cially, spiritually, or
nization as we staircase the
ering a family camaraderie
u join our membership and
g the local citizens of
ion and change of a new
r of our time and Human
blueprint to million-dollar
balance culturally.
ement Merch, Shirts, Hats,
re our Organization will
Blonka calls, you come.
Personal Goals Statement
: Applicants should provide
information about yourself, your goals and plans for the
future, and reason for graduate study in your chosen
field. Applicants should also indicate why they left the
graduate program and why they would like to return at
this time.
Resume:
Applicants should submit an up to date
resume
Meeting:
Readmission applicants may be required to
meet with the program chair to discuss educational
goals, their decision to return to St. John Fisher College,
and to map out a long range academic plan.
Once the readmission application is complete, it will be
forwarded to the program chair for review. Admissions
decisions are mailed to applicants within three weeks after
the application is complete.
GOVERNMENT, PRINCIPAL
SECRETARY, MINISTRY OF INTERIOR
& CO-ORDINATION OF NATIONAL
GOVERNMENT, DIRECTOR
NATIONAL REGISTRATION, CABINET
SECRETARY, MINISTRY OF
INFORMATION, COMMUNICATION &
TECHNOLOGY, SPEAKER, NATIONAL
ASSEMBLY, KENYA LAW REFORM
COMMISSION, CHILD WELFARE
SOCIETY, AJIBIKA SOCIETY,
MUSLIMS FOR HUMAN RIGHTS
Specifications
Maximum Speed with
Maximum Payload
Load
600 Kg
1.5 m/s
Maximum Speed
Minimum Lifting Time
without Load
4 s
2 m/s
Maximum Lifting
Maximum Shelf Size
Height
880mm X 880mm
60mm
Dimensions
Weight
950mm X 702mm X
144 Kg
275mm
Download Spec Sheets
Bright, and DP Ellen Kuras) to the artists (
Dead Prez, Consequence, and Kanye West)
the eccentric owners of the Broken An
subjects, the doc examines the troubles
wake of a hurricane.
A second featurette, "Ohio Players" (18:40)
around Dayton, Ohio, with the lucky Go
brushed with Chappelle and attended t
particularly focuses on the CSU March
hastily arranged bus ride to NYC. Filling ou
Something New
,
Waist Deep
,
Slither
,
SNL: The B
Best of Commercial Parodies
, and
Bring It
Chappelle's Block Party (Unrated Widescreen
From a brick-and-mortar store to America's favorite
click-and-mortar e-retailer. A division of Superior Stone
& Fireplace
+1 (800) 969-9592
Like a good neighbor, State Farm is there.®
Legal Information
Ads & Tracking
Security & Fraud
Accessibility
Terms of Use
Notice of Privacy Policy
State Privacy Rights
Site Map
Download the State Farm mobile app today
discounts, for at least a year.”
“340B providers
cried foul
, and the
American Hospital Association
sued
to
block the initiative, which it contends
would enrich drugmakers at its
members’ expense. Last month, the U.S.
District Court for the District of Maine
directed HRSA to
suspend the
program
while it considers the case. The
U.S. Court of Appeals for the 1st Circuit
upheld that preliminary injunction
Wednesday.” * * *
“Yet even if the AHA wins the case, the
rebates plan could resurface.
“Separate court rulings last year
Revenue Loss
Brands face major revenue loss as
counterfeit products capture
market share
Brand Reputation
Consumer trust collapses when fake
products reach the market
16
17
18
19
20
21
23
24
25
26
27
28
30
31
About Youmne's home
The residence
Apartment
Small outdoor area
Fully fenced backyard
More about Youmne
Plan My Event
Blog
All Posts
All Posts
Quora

———

* YOUR OBJECTIVE
Copy out every line of the entries word for word, keeping the same line breaks.

* SOLUTION
cially, spiritually, or
nization as we staircase the
ering a family camaraderie
u join our membership and
g the local citizens of
ion and change of a new
r of our time and Human
blueprint to million-dollar
balance culturally.
ement Merch, Shirts, Hats,
re our Organization will
Blonka calls, you come.
Personal Goals Statement
: Applicants should provide
information about yourself, your goals and plans for the
future, and reason for graduate study in your chosen
field. Applicants should also indicate why they left the
graduate program and why they would like to return at
this time.
Resume:
Applicants should submit an up to date
resume
Meeting:
Readmission applicants may be required to
meet with the program chair to discuss educational
goals, their decision to return to St. John Fisher College,
and to map out a long range academic plan.
Once the readmission application is complete, it will be
forwarded to the program chair for review. Admissions
decisions are mailed to applicants within three weeks after
the application is complete.
GOVERNMENT, PRINCIPAL
SECRETARY, MINISTRY OF INTERIOR
& CO-ORDINATION OF NATIONAL
GOVERNMENT, DIRECTOR
NATIONAL REGISTRATION, CABINET
SECRETARY, MINISTRY OF
INFORMATION, COMMUNICATION &
TECHNOLOGY, SPEAKER, NATIONAL
ASSEMBLY, KENYA LAW REFORM
COMMISSION, CHILD WELFARE
SOCIETY, AJIBIKA SOCIETY,
MUSLIMS FOR HUMAN RIGHTS
Specifications
Maximum Speed with
Maximum Payload
Load
600 Kg
1.5 m/s
Maximum Speed
Minimum Lifting Time
without Load
4 s
2 m/s
Maximum Lifting
Maximum Shelf Size
Height
880mm X 880mm
60mm
Dimensions
Weight
950mm X 702mm X
144 Kg
275mm
Download Spec Sheets
Bright, and DP Ellen Kuras) to the artists (
Dead Prez, Consequence, and Kanye West)
the eccentric owners of the Broken An
subjects, the doc examines the troubles
wake of a hurricane.
A second featurette, "Ohio Players" (18:40)
around Dayton, Ohio, with the lucky Go
brushed with Chappelle and attended t
particularly focuses on the CSU March
hastily arranged bus ride to NYC. Filling ou
Something New
,
Waist Deep
,
Slither
,
SNL: The B
Best of Commercial Parodies
, and
Bring It
Chappelle's Block Party (Unrated Widescreen
From a brick-and-mortar store to America's favorite
click-and-mortar e-retailer. A division of Superior Stone
& Fireplace
+1 (800) 969-9592
Like a good neighbor, State Farm is there.®
Legal Information
Ads & Tracking
Security & Fraud
Accessibility
Terms of Use
Notice of Privacy Policy
State Privacy Rights
Site Map
Download the State Farm mobile app today
discounts, for at least a year.”
“340B providers
cried foul
, and the
American Hospital Association
sued
to
block the initiative, which it contends
would enrich drugmakers at its
members’ expense. Last month, the U.S.
District Court for the District of Maine
directed HRSA to
suspend the
program
while it considers the case. The
U.S. Court of Appeals for the 1st Circuit
upheld that preliminary injunction
Wednesday.” * * *
“Yet even if the AHA wins the case, the
rebates plan could resurface.
“Separate court rulings last year
Revenue Loss
Brands face major revenue loss as
counterfeit products capture
market share
Brand Reputation
Consumer trust collapses when fake
products reach the market
16
17
18
19
20
21
23
24
25
26
27
28
30
31
About Youmne's home
The residence
Apartment
Small outdoor area
Fully fenced backyard
More about Youmne
Plan My Event
Blog
All Posts
All Posts
Quora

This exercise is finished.